SOURCE PASSAGE |
--- --- ---

And to add to the horrors of dx'in this, I forgot all about the emissions; the EGR valve and sensors. They should be checked, as well. But I'd start with the timing, vaccum leaks, cleaning sensors, and the coolant temp sensor. They are the cheapest and most likely to cause performance probs.

pc


----------



## ljcs357 (Apr 8, 2008)

Aight. Cleaning/Replacing sensors, and the hoses i can do. What do mean by timing?




But I'd start with the timing, vaccum leaks, cleaning sensors, and the coolant temp sensor. They are the cheapest and most likely to cause performance probs.


----------



## ljcs357 (Apr 8, 2008)

Oh ignition timing right? I probably just need to replace the ECM to be safe then.


----------



## PapaCap (Dec 8, 2007)

Actually, I wouldn't replace the ECM. It is a computer and only reacts to the information given via the sensors. The possibility of a computer providing false data is very slim. Usually, a computer works or doesn't. If you have one sitting around, you could swap it out. But IMO, it's more likely to be a dozen other things before the ECM. And speaking of the ECM, you can check the error codes on it to see if it can give you any info on your problems.

Far as ignition timing, it takes a little skill to time it 'by ear' as opposed to using a timing light. You can always move the timing and drive it, move it and drive it if you don't have a light.

pc


----------

--- --- ---

PROVIDED DATA |

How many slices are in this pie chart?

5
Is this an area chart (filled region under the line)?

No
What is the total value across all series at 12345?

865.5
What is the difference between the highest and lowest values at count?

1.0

--- --- ---

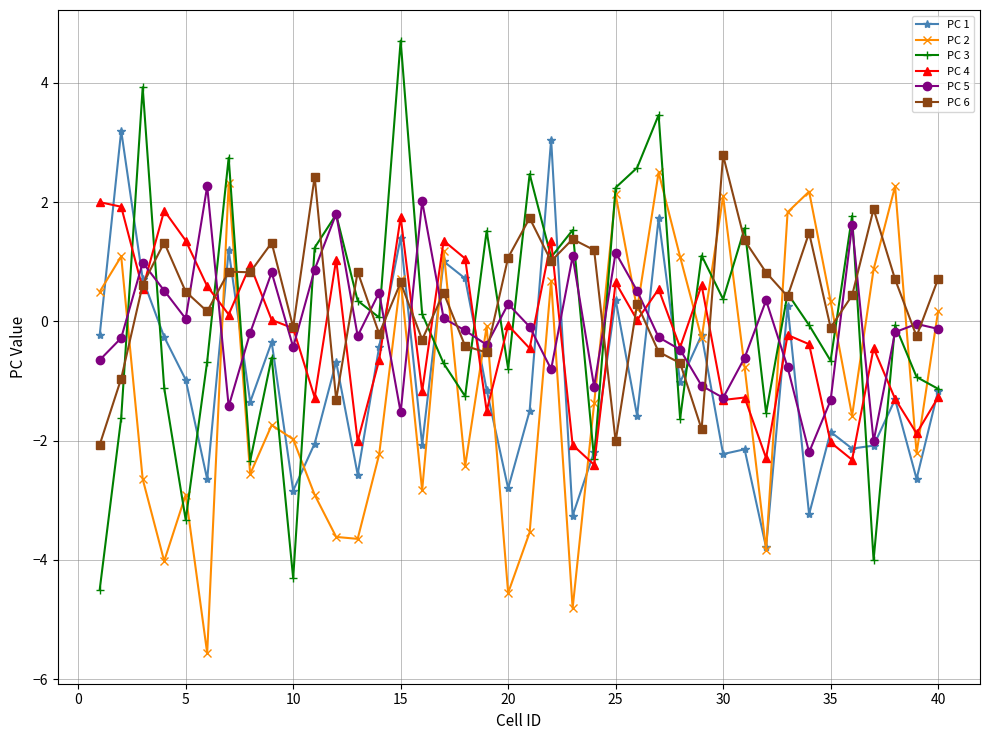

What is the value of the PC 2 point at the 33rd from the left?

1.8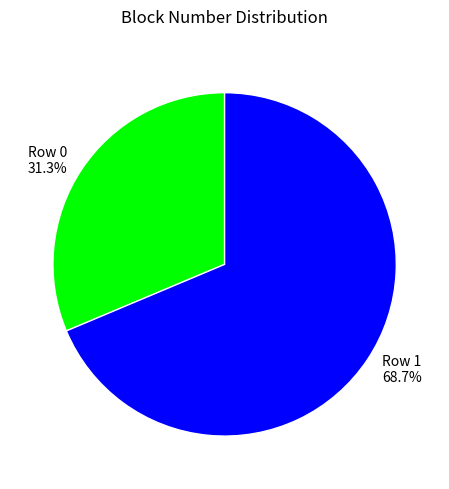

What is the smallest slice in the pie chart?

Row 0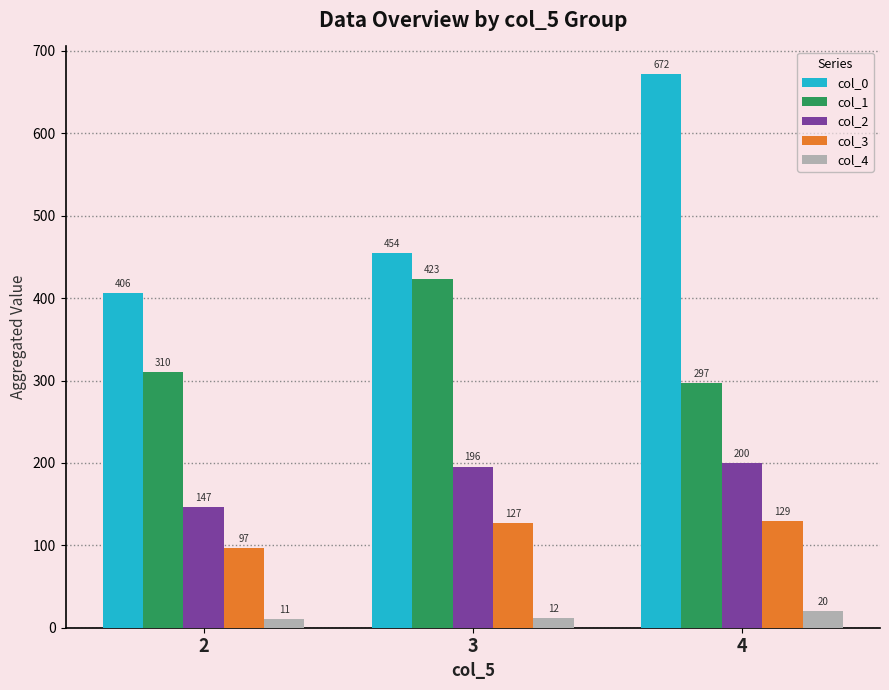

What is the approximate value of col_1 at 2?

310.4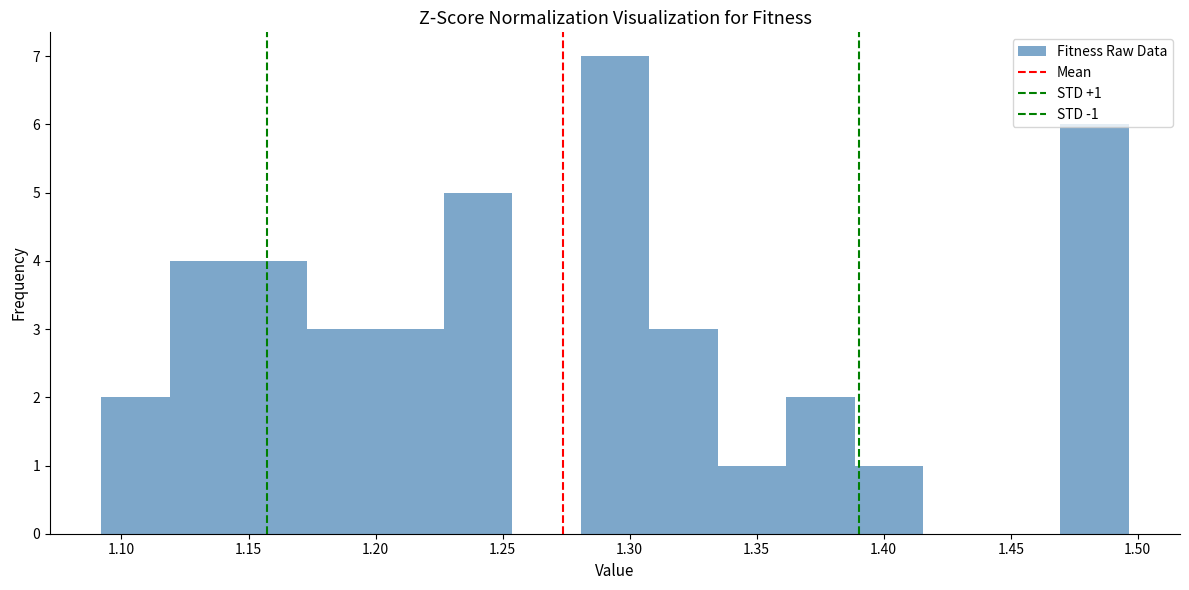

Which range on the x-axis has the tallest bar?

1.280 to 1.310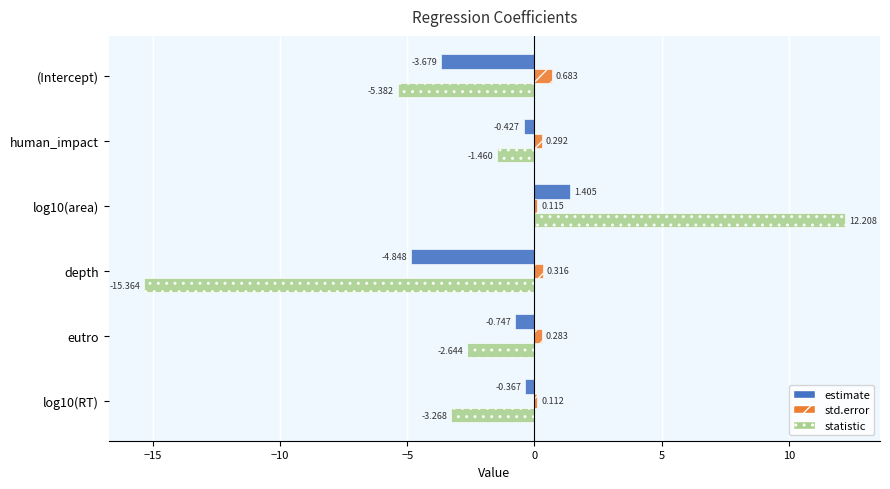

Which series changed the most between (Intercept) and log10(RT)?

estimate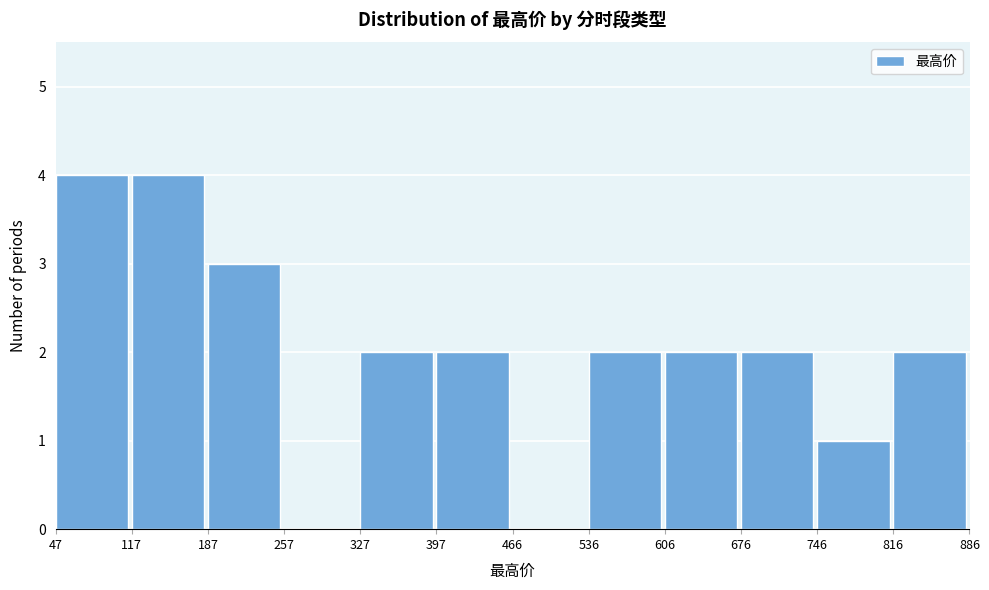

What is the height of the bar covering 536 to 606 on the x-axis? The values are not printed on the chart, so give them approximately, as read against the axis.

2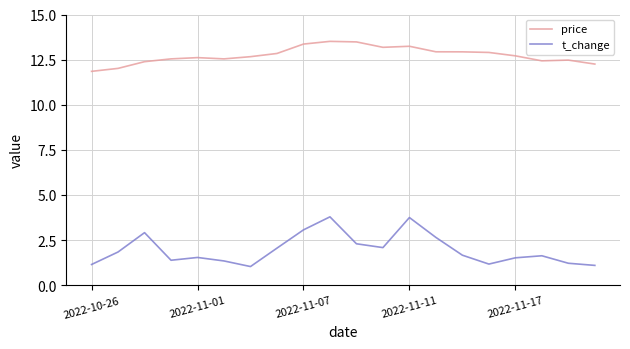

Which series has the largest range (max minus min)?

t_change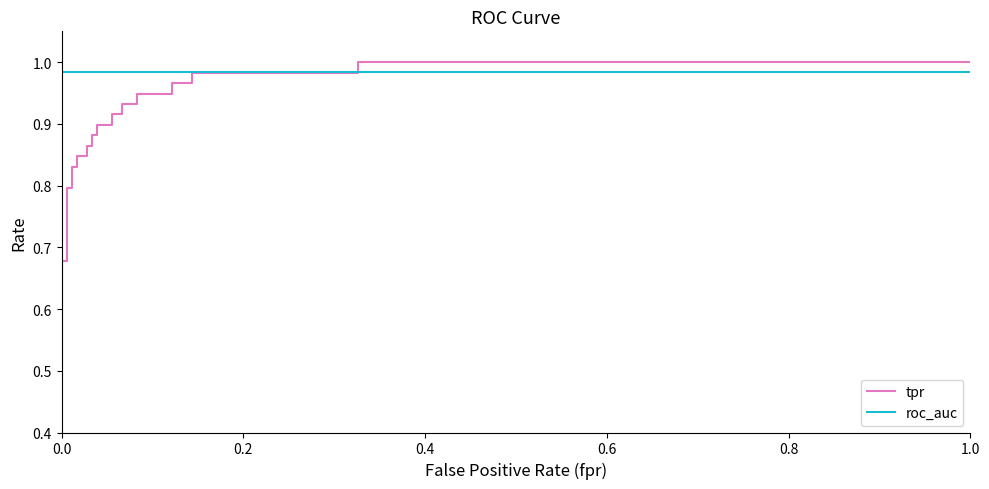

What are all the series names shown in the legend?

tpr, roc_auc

--- --- ---

YOUR GOAL | For each statement below, say yes or no according to the engine troubleshooting thread, and quote the thread's words that decide it. (a) The cheapest things to check are called the least likely to cause performance problems. (b) PapaCap advises against replacing the ECM. (c) Ignition timing can still be adjusted without a timing light.

EXPECTED ANSWER |
(a) No: "They are the cheapest and most likely to cause performance probs."
(b) Yes: "Actually, I wouldn't replace the ECM."
(c) Yes: "You can always move the timing and drive it, move it and drive it if you don't have a light."